→ **What is required**:
Everything in the listing below has to be repeated exactly, except the pictures.

→ **Data**:
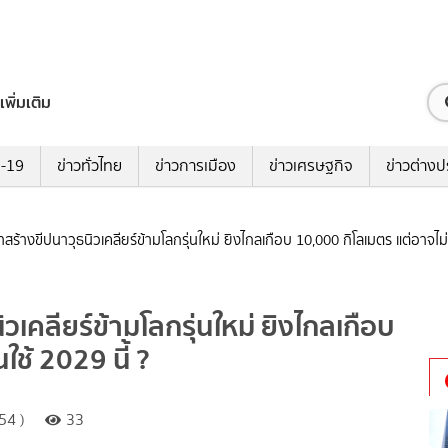
เพิ่มเติม
ด-19
ข่าวทั่วไทย
ข่าวการเมือง
ข่าวเศรษฐกิจ
ข่าวต่างป
สร้างขีปนาวุธนิวเคลียร์ข้ามโลกรุ่นใหม่ ยิงไกลเกือบ 10,000 กิโลเมตร แต่อาจไม่ท
วเคลียร์ข้ามโลกรุ่นใหม่ ยิงไกลเกือบ
ใช้ 2029 นี้ ?
54 )
33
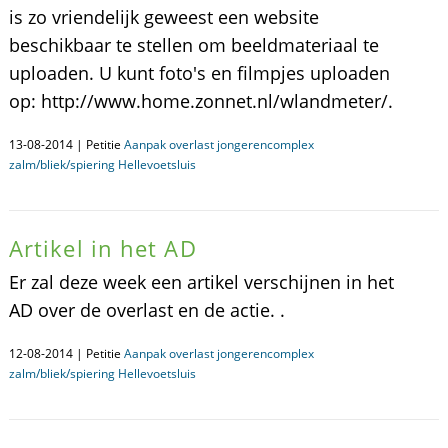
is zo vriendelijk geweest een website
beschikbaar te stellen om beeldmateriaal te
uploaden. U kunt foto's en filmpjes uploaden
op: http://www.home.zonnet.nl/wlandmeter/.
13-08-2014 | Petitie
Aanpak overlast jongerencomplex
zalm/bliek/spiering Hellevoetsluis
Artikel in het AD
Er zal deze week een artikel verschijnen in het
AD over de overlast en de actie. .
12-08-2014 | Petitie
Aanpak overlast jongerencomplex
zalm/bliek/spiering Hellevoetsluis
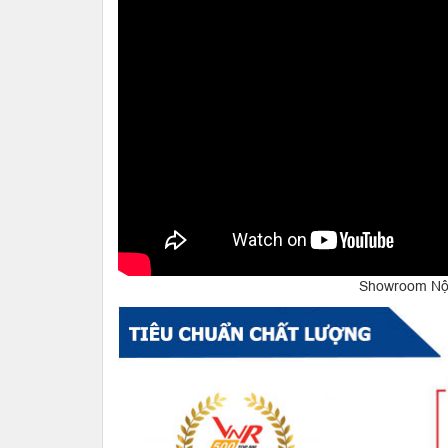
Showroom Nội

→ **Written reply**:
เพิ่มเติม
ด-19
ข่าวทั่วไทย
ข่าวการเมือง
ข่าวเศรษฐกิจ
ข่าวต่างป
สร้างขีปนาวุธนิวเคลียร์ข้ามโลกรุ่นใหม่ ยิงไกลเกือบ 10,000 กิโลเมตร แต่อาจไม่ท
วเคลียร์ข้ามโลกรุ่นใหม่ ยิงไกลเกือบ
ใช้ 2029 นี้ ?
54 )
33
is zo vriendelijk geweest een website
beschikbaar te stellen om beeldmateriaal te
uploaden. U kunt foto's en filmpjes uploaden
op: http://www.home.zonnet.nl/wlandmeter/.
13-08-2014 | Petitie
Aanpak overlast jongerencomplex
zalm/bliek/spiering Hellevoetsluis
Artikel in het AD
Er zal deze week een artikel verschijnen in het
AD over de overlast en de actie. .
12-08-2014 | Petitie
Aanpak overlast jongerencomplex
zalm/bliek/spiering Hellevoetsluis
Showroom Nội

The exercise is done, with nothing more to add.